> EXCERPTED PASSAGE:
In winter, ‘payesh’ is made with date palm jaggery. Photo: iStock
In winter, ‘payesh’ is made with date palm jaggery. Photo: iStock

If you are in Kolkata any time soon or planning to visit, look beyond phuchka, jhal muri, biryani and double chicken, double egg rolls. Instead of heading to the city’s innumerable kebab and Chinese joints, make a list of all the Bengali friends and relatives you can impose on to savour home-made winter delicacies. One, because it’s the season of nolen/patali gur (date palm jaggery). Two, because nice, relaxed weather does fuel the appetite, you don’t want to be sweating over your parshey machh-er jhal and chingri malai curry. Kolkata has a fleeting winter and to a visitor from up north it might seem strange to hear people say, “Baba ki thanda (It’s so cold)". Actually that’s just a prompt for heading to the bajaar (local market) with a tholay (shopping bag) and lugging home the season’s best offerings. As soon as the mercury dips by .05 degrees Celsius, the frenzy in the kitchen goes up by several notches.

Spend a day in a Bengali household and you get the drift that food is not about three meals a day, it’s the sutradhar that binds the family, and the larger circle of friends and relatives. The four-letter word spices every conversation. Festivities like Christmas and New Year are marked by kosha mangsho, fish fry and mangsho-r cutlet as much as roast turkey and plum cake. Here are a few of the must-try staples if you are in the city:

KORAISHUTIR KOCHURI:A seasonal speciality, this is a puri stuffed with the freshest winter peas. But it’s not that simple. The peas are first blitzed with green chillies (some people still do this on a sheel-nora, or stone grinder). Mustard oil is heated and spiked with asafoetida. To this are added red chilli powder, ginger paste and sugar and salt to taste, followed by the pea purée. The mixture is cooked till it can be formed into small balls. Once the mixture cools down, it’s flavoured with bhuna (dry-roasted) garam masala powder (dried red chilies, cumin, cinnamon, green cardamom and cloves). The dough is made with refined flour, refined oil and salt. Most households make koraishutir kochuri like luchi, soft and pale in colour. But there is a khasta version also, with a crunchy outer layer. This is achieved by deep-frying the puri on low heat. The kochuris are paired with potato curry. But they are good on their own too, with a cup of Darjeeling tea. And, of course, you can’t stop at one.

PATISHAPTA:This is a kind of crepe stuffed with khoya. A not too thin or thick batter is made of refined flour, a little bit of milk, water and patali/nolen gur. In a separate bowl, the khoya is mixed with sugar/nolen gur and crushed green cardamoms and formed into small rolls. Pour a ladle of the batter on a non-stick griddle, and, when bubbles start to form, place the khoya roll in the centre. Roll the pancake and put ghee all around so that the pancake is cooked and slightly browned. These keep for four-five days and can be had as a snack any time of the day.

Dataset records
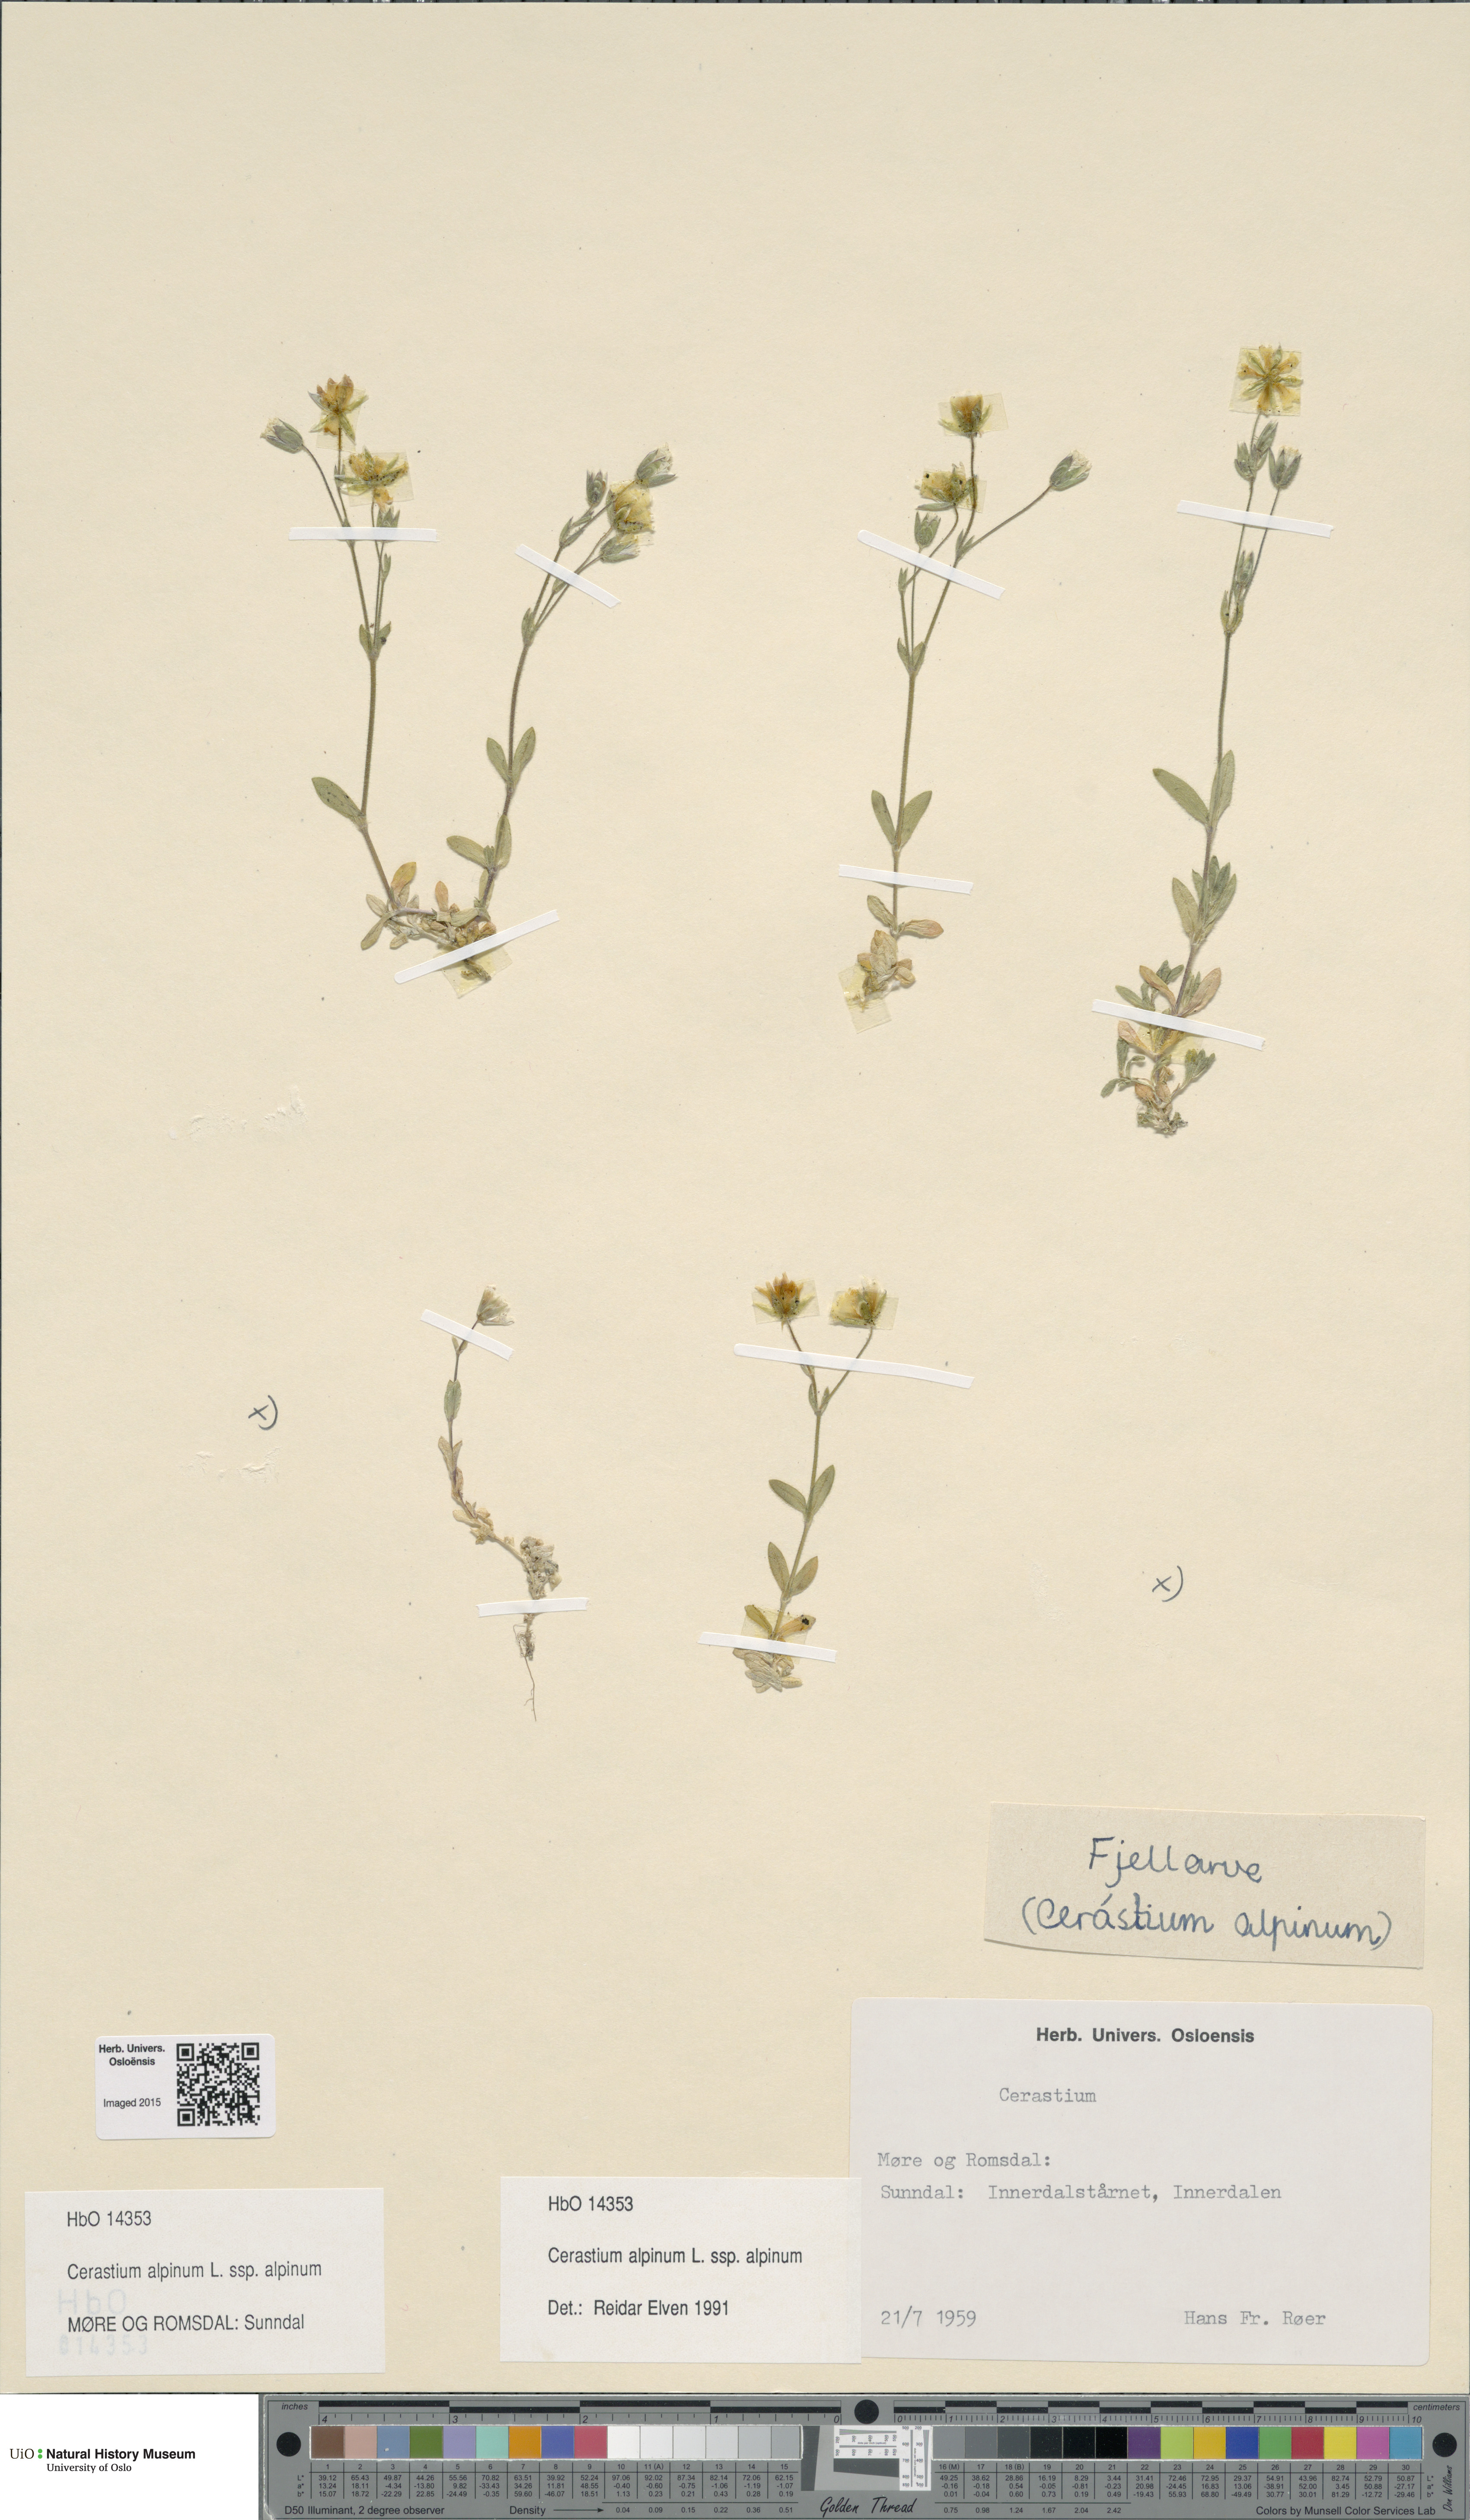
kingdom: Plantae
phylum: Tracheophyta
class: Magnoliopsida
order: Caryophyllales
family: Caryophyllaceae
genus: Cerastium
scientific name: Cerastium alpinum
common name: Alpine mouse-ear
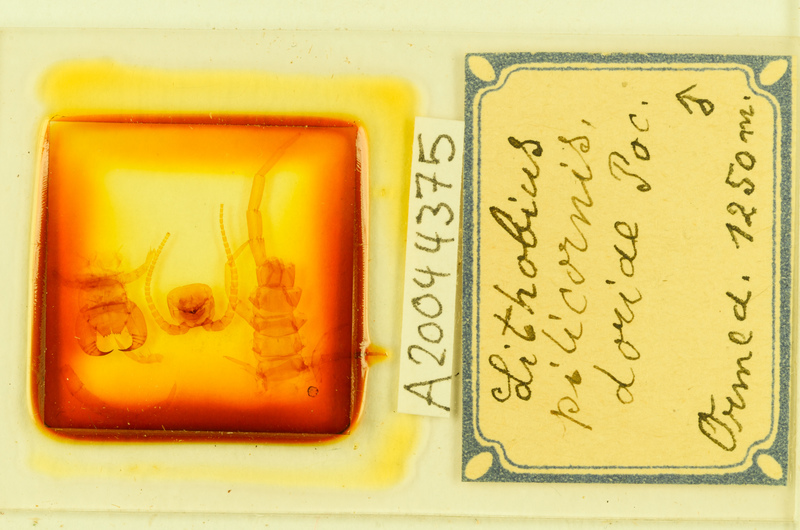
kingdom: Animalia
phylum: Arthropoda
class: Chilopoda
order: Lithobiomorpha
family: Lithobiidae
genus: Lithobius
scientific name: Lithobius pilicornis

> GIVEN TASK: Echo the passage on Kolkata's winter food word for word, everything from "PATISHAPTA:This is a" down to "of the day.". The entries play no part in what comes next.

> CORRECT OUTPUT:
PATISHAPTA:This is a kind of crepe stuffed with khoya. A not too thin or thick batter is made of refined flour, a little bit of milk, water and patali/nolen gur. In a separate bowl, the khoya is mixed with sugar/nolen gur and crushed green cardamoms and formed into small rolls. Pour a ladle of the batter on a non-stick griddle, and, when bubbles start to form, place the khoya roll in the centre. Roll the pancake and put ghee all around so that the pancake is cooked and slightly browned. These keep for four-five days and can be had as a snack any time of the day.